Exercise input:

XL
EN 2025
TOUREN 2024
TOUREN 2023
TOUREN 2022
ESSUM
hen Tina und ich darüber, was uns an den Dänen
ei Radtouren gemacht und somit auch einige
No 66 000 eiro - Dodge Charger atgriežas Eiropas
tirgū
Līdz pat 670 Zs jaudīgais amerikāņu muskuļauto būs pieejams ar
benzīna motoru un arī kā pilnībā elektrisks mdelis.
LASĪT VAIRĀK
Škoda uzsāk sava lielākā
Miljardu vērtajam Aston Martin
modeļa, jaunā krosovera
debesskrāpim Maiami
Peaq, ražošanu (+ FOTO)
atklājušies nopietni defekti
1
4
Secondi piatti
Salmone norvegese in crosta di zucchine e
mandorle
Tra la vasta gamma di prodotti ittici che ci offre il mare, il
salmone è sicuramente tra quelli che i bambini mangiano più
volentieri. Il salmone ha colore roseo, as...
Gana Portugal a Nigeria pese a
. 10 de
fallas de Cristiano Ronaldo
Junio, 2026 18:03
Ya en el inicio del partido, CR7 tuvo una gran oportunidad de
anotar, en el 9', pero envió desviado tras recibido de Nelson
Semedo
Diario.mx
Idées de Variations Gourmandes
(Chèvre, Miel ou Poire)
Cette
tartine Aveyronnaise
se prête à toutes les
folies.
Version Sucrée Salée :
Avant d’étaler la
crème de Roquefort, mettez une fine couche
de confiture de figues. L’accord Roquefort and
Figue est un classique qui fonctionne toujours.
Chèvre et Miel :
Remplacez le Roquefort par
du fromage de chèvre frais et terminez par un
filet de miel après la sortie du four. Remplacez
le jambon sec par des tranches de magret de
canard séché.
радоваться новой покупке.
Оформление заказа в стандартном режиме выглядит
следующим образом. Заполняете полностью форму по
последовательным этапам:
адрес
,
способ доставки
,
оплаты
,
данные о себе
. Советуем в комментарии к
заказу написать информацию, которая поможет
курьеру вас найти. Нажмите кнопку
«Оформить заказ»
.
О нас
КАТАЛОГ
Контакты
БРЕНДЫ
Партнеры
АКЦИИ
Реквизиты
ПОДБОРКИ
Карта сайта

Written task:
Copy the lines of the listing exactly. Skip none.

Worked solution:
XL
EN 2025
TOUREN 2024
TOUREN 2023
TOUREN 2022
ESSUM
hen Tina und ich darüber, was uns an den Dänen
ei Radtouren gemacht und somit auch einige
No 66 000 eiro - Dodge Charger atgriežas Eiropas
tirgū
Līdz pat 670 Zs jaudīgais amerikāņu muskuļauto būs pieejams ar
benzīna motoru un arī kā pilnībā elektrisks mdelis.
LASĪT VAIRĀK
Škoda uzsāk sava lielākā
Miljardu vērtajam Aston Martin
modeļa, jaunā krosovera
debesskrāpim Maiami
Peaq, ražošanu (+ FOTO)
atklājušies nopietni defekti
1
4
Secondi piatti
Salmone norvegese in crosta di zucchine e
mandorle
Tra la vasta gamma di prodotti ittici che ci offre il mare, il
salmone è sicuramente tra quelli che i bambini mangiano più
volentieri. Il salmone ha colore roseo, as...
Gana Portugal a Nigeria pese a
. 10 de
fallas de Cristiano Ronaldo
Junio, 2026 18:03
Ya en el inicio del partido, CR7 tuvo una gran oportunidad de
anotar, en el 9', pero envió desviado tras recibido de Nelson
Semedo
Diario.mx
Idées de Variations Gourmandes
(Chèvre, Miel ou Poire)
Cette
tartine Aveyronnaise
se prête à toutes les
folies.
Version Sucrée Salée :
Avant d’étaler la
crème de Roquefort, mettez une fine couche
de confiture de figues. L’accord Roquefort and
Figue est un classique qui fonctionne toujours.
Chèvre et Miel :
Remplacez le Roquefort par
du fromage de chèvre frais et terminez par un
filet de miel après la sortie du four. Remplacez
le jambon sec par des tranches de magret de
canard séché.
радоваться новой покупке.
Оформление заказа в стандартном режиме выглядит
следующим образом. Заполняете полностью форму по
последовательным этапам:
адрес
,
способ доставки
,
оплаты
,
данные о себе
. Советуем в комментарии к
заказу написать информацию, которая поможет
курьеру вас найти. Нажмите кнопку
«Оформить заказ»
.
О нас
КАТАЛОГ
Контакты
БРЕНДЫ
Партнеры
АКЦИИ
Реквизиты
ПОДБОРКИ
Карта сайта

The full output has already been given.